- **Your goal**:
Each entry has to be copied exactly, with nothing missed.

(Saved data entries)
* Begin *
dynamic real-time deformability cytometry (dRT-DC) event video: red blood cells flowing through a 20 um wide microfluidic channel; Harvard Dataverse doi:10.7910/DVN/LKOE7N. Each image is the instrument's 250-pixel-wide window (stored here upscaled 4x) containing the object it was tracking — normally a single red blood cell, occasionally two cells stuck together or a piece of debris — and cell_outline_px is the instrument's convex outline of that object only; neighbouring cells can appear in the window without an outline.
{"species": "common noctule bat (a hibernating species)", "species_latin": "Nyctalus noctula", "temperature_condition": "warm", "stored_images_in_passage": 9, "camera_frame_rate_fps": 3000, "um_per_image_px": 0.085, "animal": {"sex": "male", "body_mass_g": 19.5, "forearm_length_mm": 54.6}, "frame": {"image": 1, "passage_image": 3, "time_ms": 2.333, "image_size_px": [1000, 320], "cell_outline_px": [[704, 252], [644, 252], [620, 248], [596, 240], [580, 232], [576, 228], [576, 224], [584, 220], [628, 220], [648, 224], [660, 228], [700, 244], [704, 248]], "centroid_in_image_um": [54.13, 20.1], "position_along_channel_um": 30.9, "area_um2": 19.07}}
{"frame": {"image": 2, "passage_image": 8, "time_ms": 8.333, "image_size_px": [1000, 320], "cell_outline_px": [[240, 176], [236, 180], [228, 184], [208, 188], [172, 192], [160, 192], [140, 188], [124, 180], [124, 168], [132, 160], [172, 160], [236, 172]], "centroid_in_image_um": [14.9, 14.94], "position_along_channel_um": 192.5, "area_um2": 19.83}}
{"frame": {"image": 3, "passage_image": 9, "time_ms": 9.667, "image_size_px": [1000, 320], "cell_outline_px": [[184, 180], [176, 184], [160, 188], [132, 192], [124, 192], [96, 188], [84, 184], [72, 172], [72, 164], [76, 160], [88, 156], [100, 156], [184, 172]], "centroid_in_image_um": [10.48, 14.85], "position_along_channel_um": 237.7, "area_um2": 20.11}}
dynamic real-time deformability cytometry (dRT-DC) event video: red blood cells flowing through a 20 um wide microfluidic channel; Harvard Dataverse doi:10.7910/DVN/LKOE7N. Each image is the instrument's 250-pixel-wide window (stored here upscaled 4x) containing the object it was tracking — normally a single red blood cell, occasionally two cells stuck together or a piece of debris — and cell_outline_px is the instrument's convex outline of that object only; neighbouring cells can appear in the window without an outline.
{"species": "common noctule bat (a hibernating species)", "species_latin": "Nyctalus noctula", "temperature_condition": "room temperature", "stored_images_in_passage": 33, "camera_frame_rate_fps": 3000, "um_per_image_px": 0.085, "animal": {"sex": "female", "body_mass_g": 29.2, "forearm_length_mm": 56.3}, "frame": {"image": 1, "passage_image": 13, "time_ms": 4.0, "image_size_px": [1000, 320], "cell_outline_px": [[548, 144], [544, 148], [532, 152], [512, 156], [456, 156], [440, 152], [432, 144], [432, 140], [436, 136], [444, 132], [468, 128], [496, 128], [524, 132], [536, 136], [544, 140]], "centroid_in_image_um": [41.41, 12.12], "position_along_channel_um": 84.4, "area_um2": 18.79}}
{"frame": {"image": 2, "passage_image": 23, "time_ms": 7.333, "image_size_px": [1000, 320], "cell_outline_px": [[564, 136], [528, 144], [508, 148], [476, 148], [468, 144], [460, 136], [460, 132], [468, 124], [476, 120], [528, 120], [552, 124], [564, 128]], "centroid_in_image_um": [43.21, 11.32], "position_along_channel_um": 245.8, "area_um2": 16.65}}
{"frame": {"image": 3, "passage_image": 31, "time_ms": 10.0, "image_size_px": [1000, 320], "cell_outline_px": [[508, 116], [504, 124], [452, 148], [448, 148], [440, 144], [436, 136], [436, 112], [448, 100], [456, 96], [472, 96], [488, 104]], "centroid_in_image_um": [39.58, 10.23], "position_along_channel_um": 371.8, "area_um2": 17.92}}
* End *
- **Exercise solution**:
dynamic real-time deformability cytometry (dRT-DC) event video: red blood cells flowing through a 20 um wide microfluidic channel; Harvard Dataverse doi:10.7910/DVN/LKOE7N. Each image is the instrument's 250-pixel-wide window (stored here upscaled 4x) containing the object it was tracking — normally a single red blood cell, occasionally two cells stuck together or a piece of debris — and cell_outline_px is the instrument's convex outline of that object only; neighbouring cells can appear in the window without an outline.
{"species": "common noctule bat (a hibernating species)", "species_latin": "Nyctalus noctula", "temperature_condition": "warm", "stored_images_in_passage": 9, "camera_frame_rate_fps": 3000, "um_per_image_px": 0.085, "animal": {"sex": "male", "body_mass_g": 19.5, "forearm_length_mm": 54.6}, "frame": {"image": 1, "passage_image": 3, "time_ms": 2.333, "image_size_px": [1000, 320], "cell_outline_px": [[704, 252], [644, 252], [620, 248], [596, 240], [580, 232], [576, 228], [576, 224], [584, 220], [628, 220], [648, 224], [660, 228], [700, 244], [704, 248]], "centroid_in_image_um": [54.13, 20.1], "position_along_channel_um": 30.9, "area_um2": 19.07}}
{"frame": {"image": 2, "passage_image": 8, "time_ms": 8.333, "image_size_px": [1000, 320], "cell_outline_px": [[240, 176], [236, 180], [228, 184], [208, 188], [172, 192], [160, 192], [140, 188], [124, 180], [124, 168], [132, 160], [172, 160], [236, 172]], "centroid_in_image_um": [14.9, 14.94], "position_along_channel_um": 192.5, "area_um2": 19.83}}
{"frame": {"image": 3, "passage_image": 9, "time_ms": 9.667, "image_size_px": [1000, 320], "cell_outline_px": [[184, 180], [176, 184], [160, 188], [132, 192], [124, 192], [96, 188], [84, 184], [72, 172], [72, 164], [76, 160], [88, 156], [100, 156], [184, 172]], "centroid_in_image_um": [10.48, 14.85], "position_along_channel_um": 237.7, "area_um2": 20.11}}
dynamic real-time deformability cytometry (dRT-DC) event video: red blood cells flowing through a 20 um wide microfluidic channel; Harvard Dataverse doi:10.7910/DVN/LKOE7N. Each image is the instrument's 250-pixel-wide window (stored here upscaled 4x) containing the object it was tracking — normally a single red blood cell, occasionally two cells stuck together or a piece of debris — and cell_outline_px is the instrument's convex outline of that object only; neighbouring cells can appear in the window without an outline.
{"species": "common noctule bat (a hibernating species)", "species_latin": "Nyctalus noctula", "temperature_condition": "room temperature", "stored_images_in_passage": 33, "camera_frame_rate_fps": 3000, "um_per_image_px": 0.085, "animal": {"sex": "female", "body_mass_g": 29.2, "forearm_length_mm": 56.3}, "frame": {"image": 1, "passage_image": 13, "time_ms": 4.0, "image_size_px": [1000, 320], "cell_outline_px": [[548, 144], [544, 148], [532, 152], [512, 156], [456, 156], [440, 152], [432, 144], [432, 140], [436, 136], [444, 132], [468, 128], [496, 128], [524, 132], [536, 136], [544, 140]], "centroid_in_image_um": [41.41, 12.12], "position_along_channel_um": 84.4, "area_um2": 18.79}}
{"frame": {"image": 2, "passage_image": 23, "time_ms": 7.333, "image_size_px": [1000, 320], "cell_outline_px": [[564, 136], [528, 144], [508, 148], [476, 148], [468, 144], [460, 136], [460, 132], [468, 124], [476, 120], [528, 120], [552, 124], [564, 128]], "centroid_in_image_um": [43.21, 11.32], "position_along_channel_um": 245.8, "area_um2": 16.65}}
{"frame": {"image": 3, "passage_image": 31, "time_ms": 10.0, "image_size_px": [1000, 320], "cell_outline_px": [[508, 116], [504, 124], [452, 148], [448, 148], [440, 144], [436, 136], [436, 112], [448, 100], [456, 96], [472, 96], [488, 104]], "centroid_in_image_um": [39.58, 10.23], "position_along_channel_um": 371.8, "area_um2": 17.92}}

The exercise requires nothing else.